The story is told in a documentary directed by Serge Bromberg and Ruxandra Medrea, Henri-George Clouzot’s Inferno, that appeared last year and screened at MIFF (unfortunately I missed it - if anyone has any details of an Australian DVD release, please let me know).
If the film's title sounds familiar, it's because in 1994 Claude Chabrol directed a rather earnest and forgettable version of the story based on Clouzot's script, with Emanuelle Beart in the Schneider role as a woman suffering due to the paranoid fantasies of her insanely jealous husband.
The Guardian picked up the trail one week ahead of its London release early last November. Extract:
"Clouzot is being brought to new audiences with a documentary about his doomed 1964 project concerning a jealous husband's mental collapse into paranoid fantasy. Called L'Enfer (Hell), the film became a real hell for the director and everyone on set...
"The test shots for Clouzot's L'Enfer that appear in the new documentary show that he envisaged using kinetic art in a way that parallels how Hitchcock had used Salvador DalĂ's surrealist dream sequences almost 20 years earlier on Spellbound.

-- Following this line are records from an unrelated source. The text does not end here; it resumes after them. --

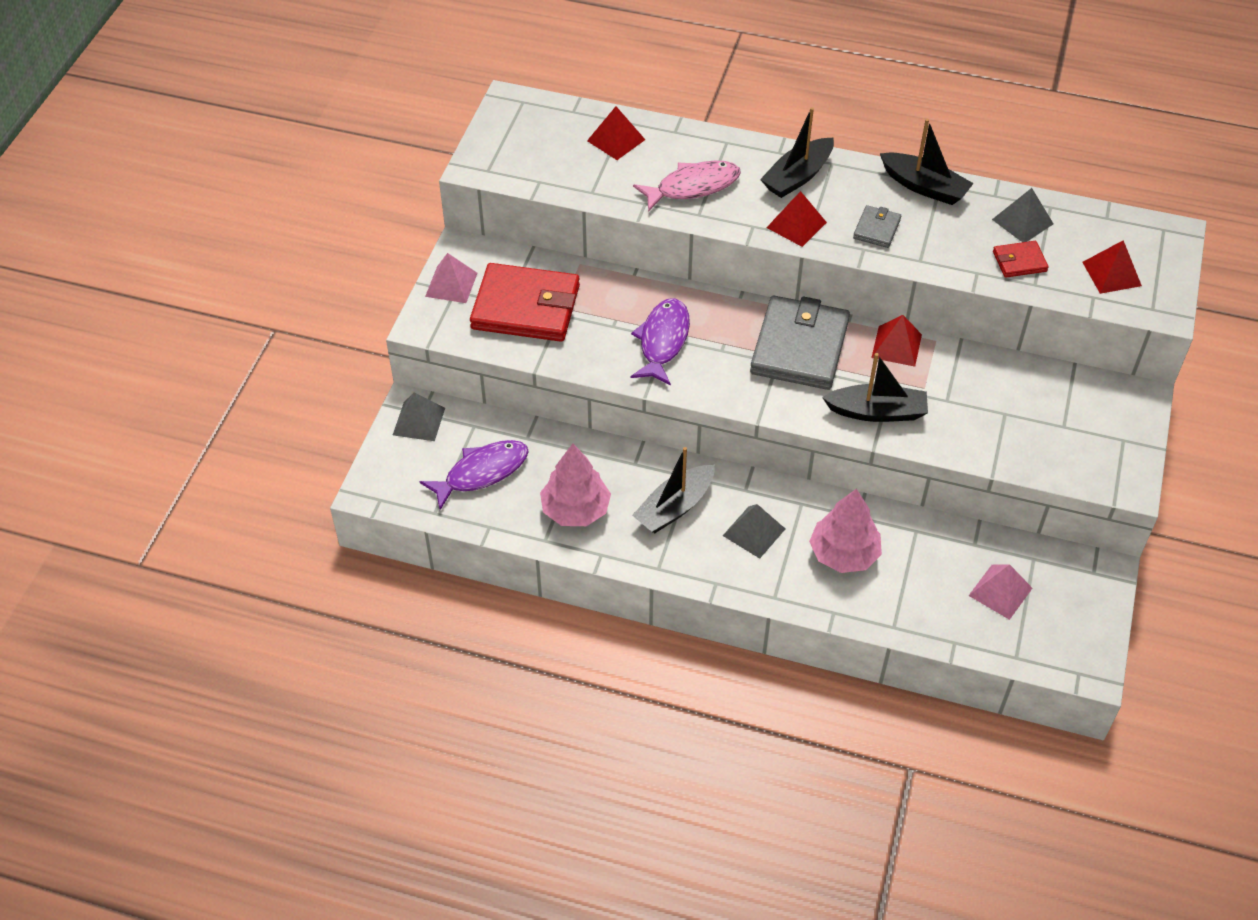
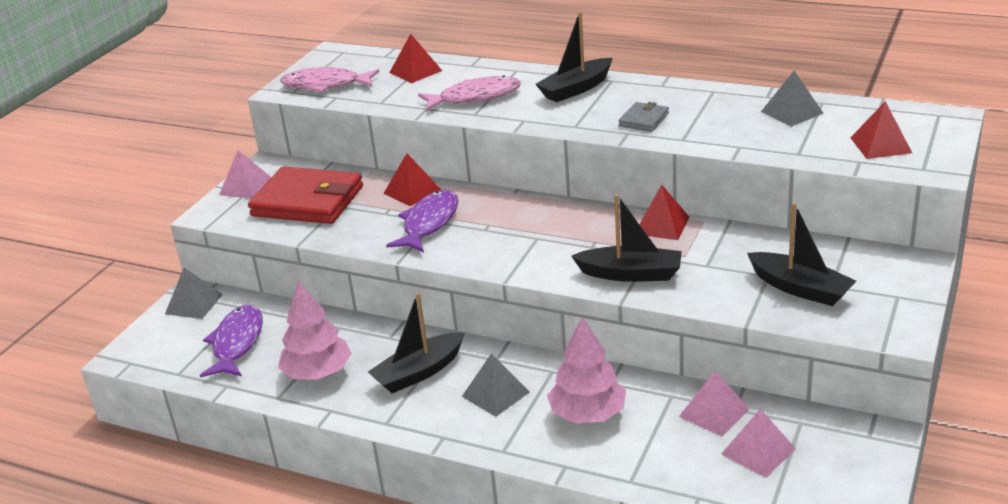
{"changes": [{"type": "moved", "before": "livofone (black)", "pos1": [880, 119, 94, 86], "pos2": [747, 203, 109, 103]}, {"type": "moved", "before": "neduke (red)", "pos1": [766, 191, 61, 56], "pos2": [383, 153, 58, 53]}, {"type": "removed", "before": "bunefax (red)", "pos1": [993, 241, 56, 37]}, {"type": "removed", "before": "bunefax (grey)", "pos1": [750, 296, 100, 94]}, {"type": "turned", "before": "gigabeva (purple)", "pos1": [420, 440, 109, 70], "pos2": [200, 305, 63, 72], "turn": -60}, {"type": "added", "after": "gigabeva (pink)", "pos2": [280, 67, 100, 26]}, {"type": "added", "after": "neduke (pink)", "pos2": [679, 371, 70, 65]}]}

"Maybe, though, it was in making these test shots that Clouzot's ambition went beyond his capacity to realise a film. Film-maker Bernard Stora, then an intern on the film, worked on the tests. "I walked into something totally insane," he recalls. 'Clouzot had the best cameramen and the most seasoned technicians. It seemed clear from the beginning they didn't know what they were doing'.. "
Postscript (thanks to reader David for the link to this clip below)
2 comments:
Fantastic! Thanks for that.
Some great footage here also:
http://www.youtube.com/watch?v=OF8q_7hGEYU&feature=related
And the Chabrol film is not to be confused with Tanovic's filming of Kieslowski's L'ENFER idea, with Emmanuelle Beart also a woman jealous of her husband's infidelities.